THE TASK:
Quote the data below word for word, starting at the line containing "What is the sum of all values?" and ending after the line containing "Rank the categories". Leave out the pictures.

DATA:
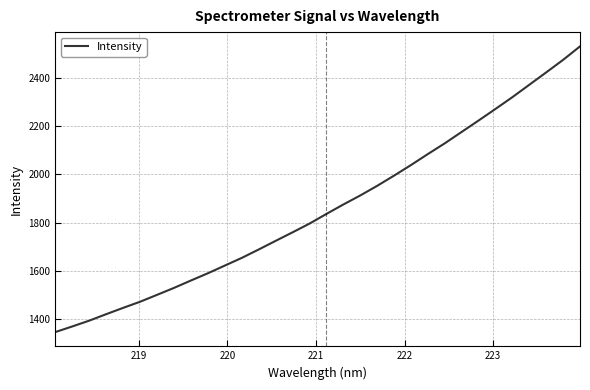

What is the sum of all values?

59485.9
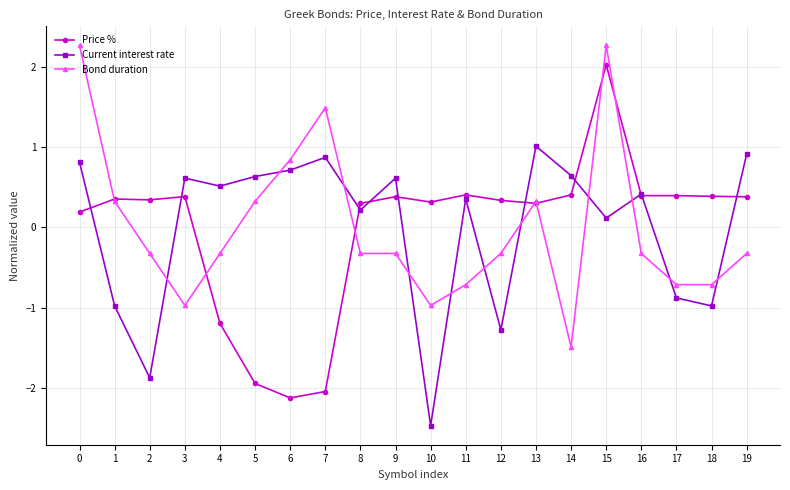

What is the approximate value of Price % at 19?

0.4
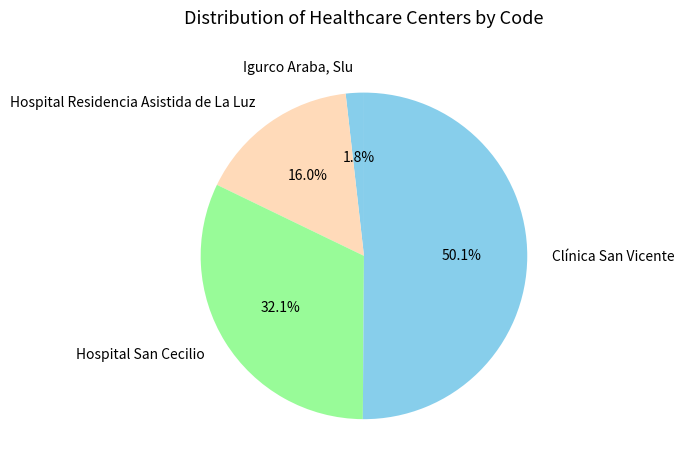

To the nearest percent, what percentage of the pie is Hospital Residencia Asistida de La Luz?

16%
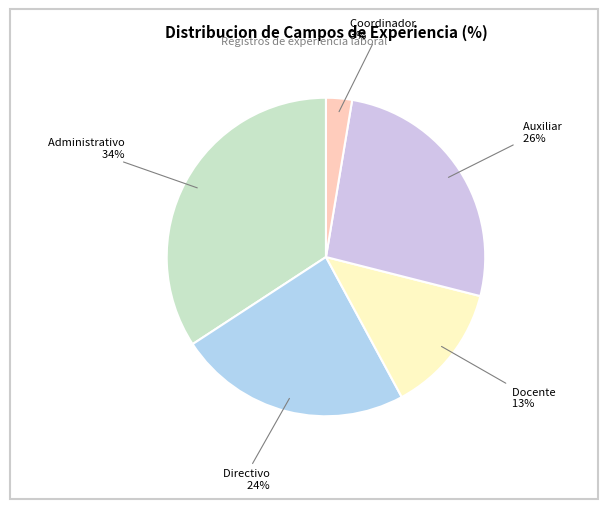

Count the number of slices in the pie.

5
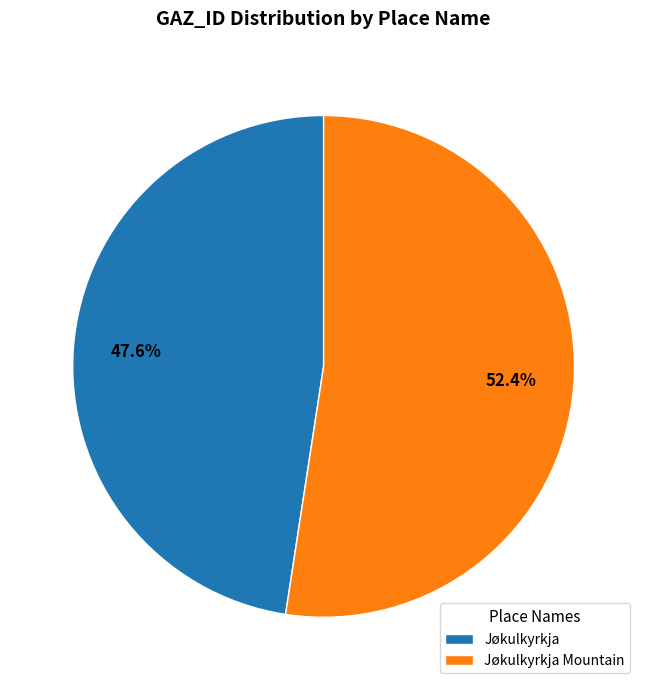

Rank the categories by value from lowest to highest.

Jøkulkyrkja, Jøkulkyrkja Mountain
* * *
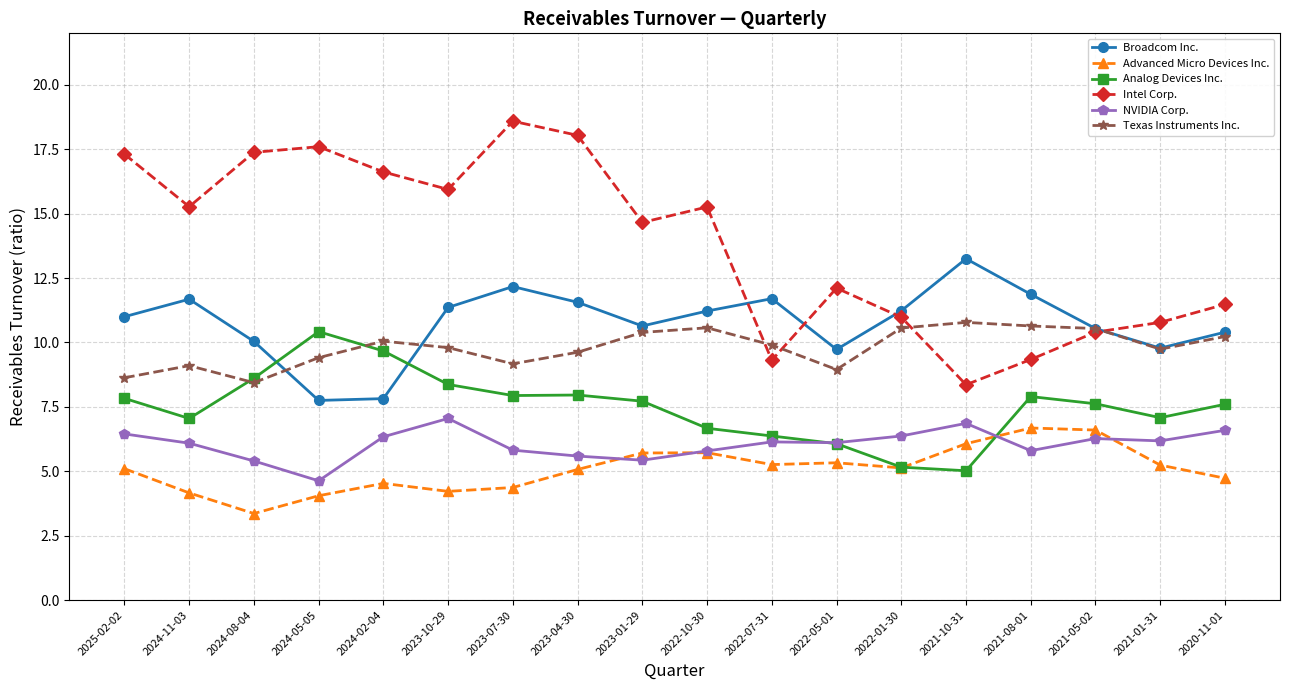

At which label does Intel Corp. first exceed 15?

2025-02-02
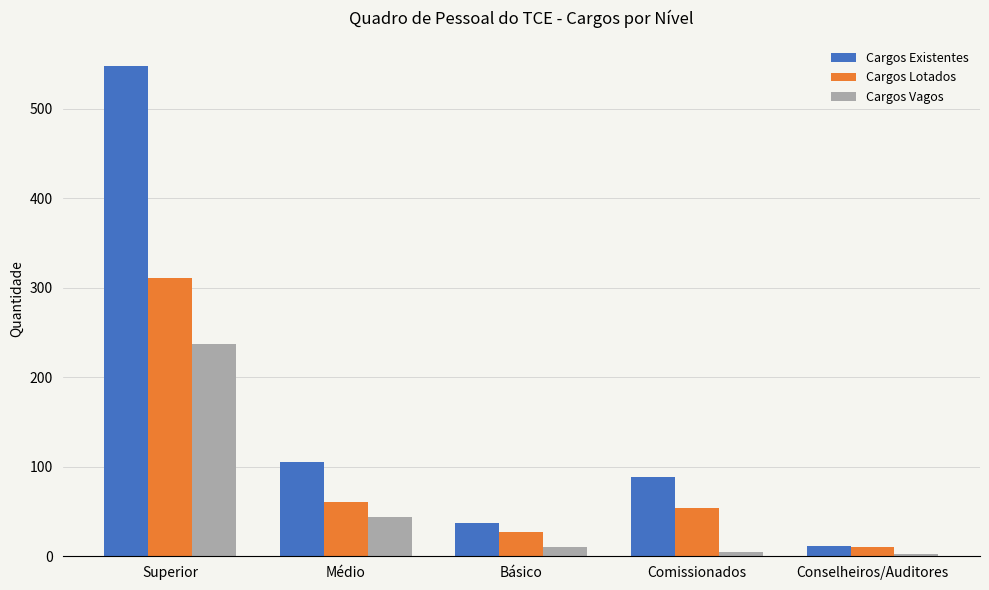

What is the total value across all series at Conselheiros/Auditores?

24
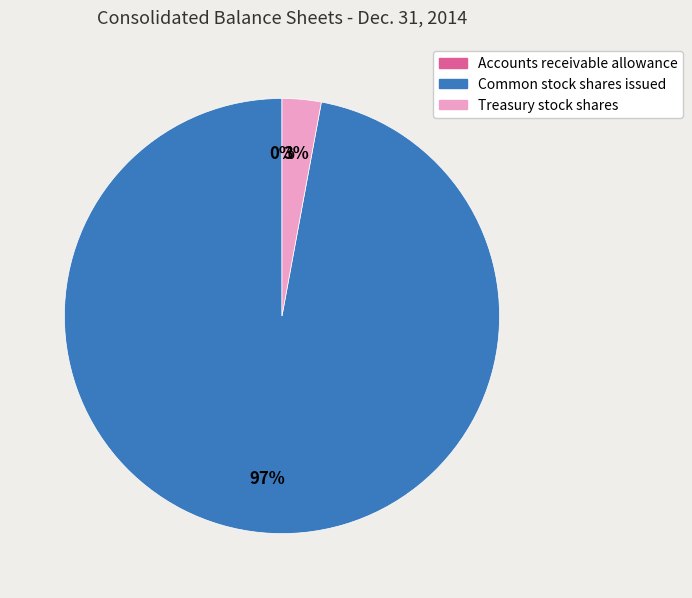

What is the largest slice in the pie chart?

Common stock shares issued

YOUR SOLUTION:
What is the sum of all values?

59485.9

What is the approximate value of Price % at 19?

0.4

To the nearest percent, what percentage of the pie is Hospital Residencia Asistida de La Luz?

16%

Count the number of slices in the pie.

5

Rank the categories by value from lowest to highest.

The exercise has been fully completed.